Whether electrically or mechanically, the Blackwell system is designed to be backwards compatible, and of course, the software stack running on Harper works well on Blackwell. We've also been pushing the entire ecosystem to prepare for liquid cooling. Over the past period, we have discussed Blackwell with ecosystem partners, including long-term communication with CSPs (cloud service providers), data center service providers, ODMs (original design manufacturers), system manufacturers, and supply chains, as well as communication with the cooling supply chain, liquid cooling supply chain, and data center supply chain. Everyone is ready for Blackwell's upcoming launch, and they are all looking forward to the extraordinary performance Grace Blackwell 2 can achieve.

Bank of America Merrill Lynch Analyst Vivek Arya: How can the company ensure that the market uses Nvidia products sufficiently, rather than early buying or hoarding due to tight supply, competition, or other factors? What systemic factors can convince investors that they can maintain good profits in the face of very large shipments?

Huang Renxun: I'll talk about the big aspects first, then answer your questions directly in detail. The market demand for GPUs and data centers is amazing. We are racing against time every day because of apps like ChatGPT and GPT 4.0, and the multi-modal trend is becoming more and more obvious, including growing AI models such as Gemini and Anthropic. All CSP operations consume huge amounts of GPUs.

In addition, there are thousands of generative artificial intelligence startups, distributed in various fields from multimedia to digital characters, various design tools, productivity applications, digital biology, audiovisual industry migration to video, etc., to help them train end-to-end models, expand the field of operation of autonomous vehicles, etc. The customer list was really long, and it put a lot of pressure on us to get the system delivered and up and running as quickly as possible. Of course, the ones I mentioned earlier do not include all sovereign artificial intelligence. They want to use their own natural resources, that is, data, to train their own regional models, and they are also under great pressure to establish these systems. Overall, demand is very high and has exceeded our supply capacity.

From a longer-term perspective, we're completely redesigning the way computers work; this is a platform shift. Of course, we've seen many people compare this transformation to several platform changes in the past, but time will clearly tell, and this transformation is far more profound than before. The reason is that today a computer is no longer just an instruction-driven device; it's a device that understands intention, not only how we interact with it, but also what we ask it to do. It has the ability to reason and iteratively infer, and is used to process plans and come up with solutions.

As a result, every aspect of computer operation is changing. Not only is it able to retrieve pre-recorded files, but it can instantly generate context-related intelligent answers. This will also change the world's computing stack, and even the computing stack of personal computers will revolutionize it. And this is just the beginning. Compared to our work in the lab and the results of our collaboration with startups, big companies, and developers around the world, what people see today is just the tip of the iceberg; future applications will be huge and extraordinary.
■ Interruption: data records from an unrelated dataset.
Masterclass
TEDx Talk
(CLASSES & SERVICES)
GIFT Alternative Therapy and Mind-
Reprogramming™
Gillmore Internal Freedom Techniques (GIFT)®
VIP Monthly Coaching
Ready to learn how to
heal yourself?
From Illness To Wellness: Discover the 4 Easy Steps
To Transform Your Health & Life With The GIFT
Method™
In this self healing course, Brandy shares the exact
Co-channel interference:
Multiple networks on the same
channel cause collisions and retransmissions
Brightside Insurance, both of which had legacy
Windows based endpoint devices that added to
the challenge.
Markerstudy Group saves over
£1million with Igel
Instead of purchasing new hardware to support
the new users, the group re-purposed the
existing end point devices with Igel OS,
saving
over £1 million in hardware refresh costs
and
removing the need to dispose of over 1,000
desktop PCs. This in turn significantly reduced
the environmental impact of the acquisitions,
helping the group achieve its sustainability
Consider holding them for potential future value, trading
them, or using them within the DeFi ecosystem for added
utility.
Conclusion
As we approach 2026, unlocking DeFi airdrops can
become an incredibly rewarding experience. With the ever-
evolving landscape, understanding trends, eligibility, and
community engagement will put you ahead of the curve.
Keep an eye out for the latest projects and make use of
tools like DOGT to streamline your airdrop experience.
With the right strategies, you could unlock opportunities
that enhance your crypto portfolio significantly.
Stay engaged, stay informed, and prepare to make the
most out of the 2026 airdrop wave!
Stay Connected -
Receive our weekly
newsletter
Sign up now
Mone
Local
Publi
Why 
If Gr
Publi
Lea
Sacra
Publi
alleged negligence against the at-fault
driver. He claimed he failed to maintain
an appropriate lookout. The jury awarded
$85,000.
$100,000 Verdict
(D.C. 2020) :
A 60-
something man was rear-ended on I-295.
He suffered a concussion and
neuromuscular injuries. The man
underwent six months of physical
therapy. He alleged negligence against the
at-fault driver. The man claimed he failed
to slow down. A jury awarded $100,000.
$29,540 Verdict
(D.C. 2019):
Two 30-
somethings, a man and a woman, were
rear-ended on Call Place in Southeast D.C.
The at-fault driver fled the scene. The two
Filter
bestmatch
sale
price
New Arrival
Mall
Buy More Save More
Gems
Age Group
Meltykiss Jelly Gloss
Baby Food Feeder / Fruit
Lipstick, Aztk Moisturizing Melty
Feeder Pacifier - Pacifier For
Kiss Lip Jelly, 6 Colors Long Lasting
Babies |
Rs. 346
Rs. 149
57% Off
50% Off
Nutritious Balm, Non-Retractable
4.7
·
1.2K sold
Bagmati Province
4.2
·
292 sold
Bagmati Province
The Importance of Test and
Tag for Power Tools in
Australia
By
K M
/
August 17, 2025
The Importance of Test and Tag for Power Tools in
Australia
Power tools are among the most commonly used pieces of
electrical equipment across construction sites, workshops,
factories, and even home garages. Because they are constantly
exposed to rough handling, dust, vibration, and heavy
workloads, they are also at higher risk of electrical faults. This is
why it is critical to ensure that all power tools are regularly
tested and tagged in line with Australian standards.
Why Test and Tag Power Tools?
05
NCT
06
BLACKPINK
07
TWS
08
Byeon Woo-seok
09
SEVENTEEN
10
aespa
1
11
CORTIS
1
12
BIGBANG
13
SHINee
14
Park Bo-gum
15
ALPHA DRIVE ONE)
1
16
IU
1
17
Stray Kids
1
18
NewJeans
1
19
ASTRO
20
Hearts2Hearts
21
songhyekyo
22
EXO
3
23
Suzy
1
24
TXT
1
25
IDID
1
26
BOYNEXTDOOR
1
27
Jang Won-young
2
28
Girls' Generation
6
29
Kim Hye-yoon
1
Morgan Stanley Analyst Joseph Moore: I understand the strong demand you just mentioned, the huge demand for H200 and Blackwell products. So as sales of these products gradually increase, does management expect the growth in sales of Hopper and H100 products to stop? Will sales of Hopper and H100 products slow down as people wait for new products to be released, or do they think there is enough demand for the H100 to maintain growth?

Huang Renxun: We have seen market demand for Hopper continue to increase this quarter, and we expect demand for Hopper to exceed supply for some time as the company switches to H200 and Blackwell. All companies are rushing to bring their infrastructure online; these actions can help them reduce costs and increase revenue, and they hope to do so soon.